Disruptions and imbalances between matrix metalloproteinases and their regulatory components may affect wound closure and contribute to wound chronicity. Chronic wounds are known to deviate from the sequence of repair in the acute wound by elevated pro-inflammatory cytokines, high protease activity, and diminished growth factor activity. While the pro-inflammatory response is limited in the acute wound, it may persist in the chronic wound environment. This difference is of particular importance to a clinician applying topical growth factors or skin replacements containing slow-release growth factors to assist closure of chronic wounds. Growth factors and skin equivalents within the hostile environment of chronic wounds may be subject to degradation by prolonged inflammation, resulting in high levels of proteinases, negating the benefit of applying these materials and delaying tissue repair.

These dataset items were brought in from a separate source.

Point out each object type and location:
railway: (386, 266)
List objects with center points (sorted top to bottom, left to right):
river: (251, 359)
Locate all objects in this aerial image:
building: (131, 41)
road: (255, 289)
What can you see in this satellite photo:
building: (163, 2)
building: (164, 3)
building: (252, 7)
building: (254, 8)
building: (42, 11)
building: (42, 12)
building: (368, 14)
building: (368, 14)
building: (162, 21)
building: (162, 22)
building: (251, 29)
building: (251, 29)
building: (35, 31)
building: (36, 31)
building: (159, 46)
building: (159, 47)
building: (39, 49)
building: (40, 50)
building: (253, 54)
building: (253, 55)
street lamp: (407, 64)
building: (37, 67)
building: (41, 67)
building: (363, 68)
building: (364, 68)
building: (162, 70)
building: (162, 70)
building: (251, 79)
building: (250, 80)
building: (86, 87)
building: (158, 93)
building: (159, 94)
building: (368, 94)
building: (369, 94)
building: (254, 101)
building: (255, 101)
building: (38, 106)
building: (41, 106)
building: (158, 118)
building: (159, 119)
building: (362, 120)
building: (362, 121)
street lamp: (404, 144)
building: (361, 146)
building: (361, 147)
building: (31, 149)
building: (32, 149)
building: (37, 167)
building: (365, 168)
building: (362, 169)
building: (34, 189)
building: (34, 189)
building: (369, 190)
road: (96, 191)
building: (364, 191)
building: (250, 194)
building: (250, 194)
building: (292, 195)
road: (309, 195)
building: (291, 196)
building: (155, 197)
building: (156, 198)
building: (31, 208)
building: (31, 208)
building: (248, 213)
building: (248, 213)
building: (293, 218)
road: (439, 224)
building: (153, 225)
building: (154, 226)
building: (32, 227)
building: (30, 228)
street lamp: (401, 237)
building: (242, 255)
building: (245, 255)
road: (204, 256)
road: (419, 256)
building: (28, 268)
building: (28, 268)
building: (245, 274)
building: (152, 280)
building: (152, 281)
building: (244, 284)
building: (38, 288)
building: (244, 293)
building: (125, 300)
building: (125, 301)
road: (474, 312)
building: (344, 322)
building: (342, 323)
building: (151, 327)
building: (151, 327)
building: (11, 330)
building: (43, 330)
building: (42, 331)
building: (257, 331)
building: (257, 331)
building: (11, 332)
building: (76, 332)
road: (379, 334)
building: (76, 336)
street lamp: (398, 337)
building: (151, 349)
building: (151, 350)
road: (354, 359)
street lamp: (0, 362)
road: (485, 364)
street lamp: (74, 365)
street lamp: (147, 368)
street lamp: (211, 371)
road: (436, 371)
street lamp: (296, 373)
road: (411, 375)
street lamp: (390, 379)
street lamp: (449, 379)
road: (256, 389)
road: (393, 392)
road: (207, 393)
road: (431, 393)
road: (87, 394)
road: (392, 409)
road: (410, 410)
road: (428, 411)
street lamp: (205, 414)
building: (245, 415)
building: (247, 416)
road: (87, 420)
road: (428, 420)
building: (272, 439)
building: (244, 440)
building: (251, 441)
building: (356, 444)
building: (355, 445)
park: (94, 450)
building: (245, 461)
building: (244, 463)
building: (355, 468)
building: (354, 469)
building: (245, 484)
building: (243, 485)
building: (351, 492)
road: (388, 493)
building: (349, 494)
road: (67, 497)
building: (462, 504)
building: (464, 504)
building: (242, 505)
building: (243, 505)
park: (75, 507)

The inflammatory response to healing is one of the greatest differences between chronic and acute wounds. In the acute wound, the following events take place: a single tissue injury results in limited and transient stimuli of inflammatory cytokines; growth factors are secreted from macrophages, fibroblasts, vascular endothelial cells, and keratinocytes; extracellular matrix production and angiogenesis take place; and scar formation occurs. In recalcitrant or chronic wounds, recurrent tissue trauma and the presence of contaminants could contribute to pro-inflammatory cytokine response with subsequent elevated protease and impaired growth factor activity. Tarnuzzer and Schultz[
19] and Mast and Schultz[
20] examined the wound environment and found that the average level of proteases was 116-times higher in chronic wounds as compared to acute wounds. The authors stated that increased protease production was due to repeated and persistent trauma, ischemia, or low-grade bacterial infection. Within the chronic wound, neutrophils and macrophages were shown to impair wound healing by producing elevated levels of matrix metalloproteinase and decreased levels of tissue inhibitor of metalloproteinase. Thus, the clinician must adjust intrinsic and extrinsic factors that prolong pro-inflammatory response and delay closure. This can be accomplished by removing sources that lead to repeated trauma, ongoing bacterial contamination, and ischemia.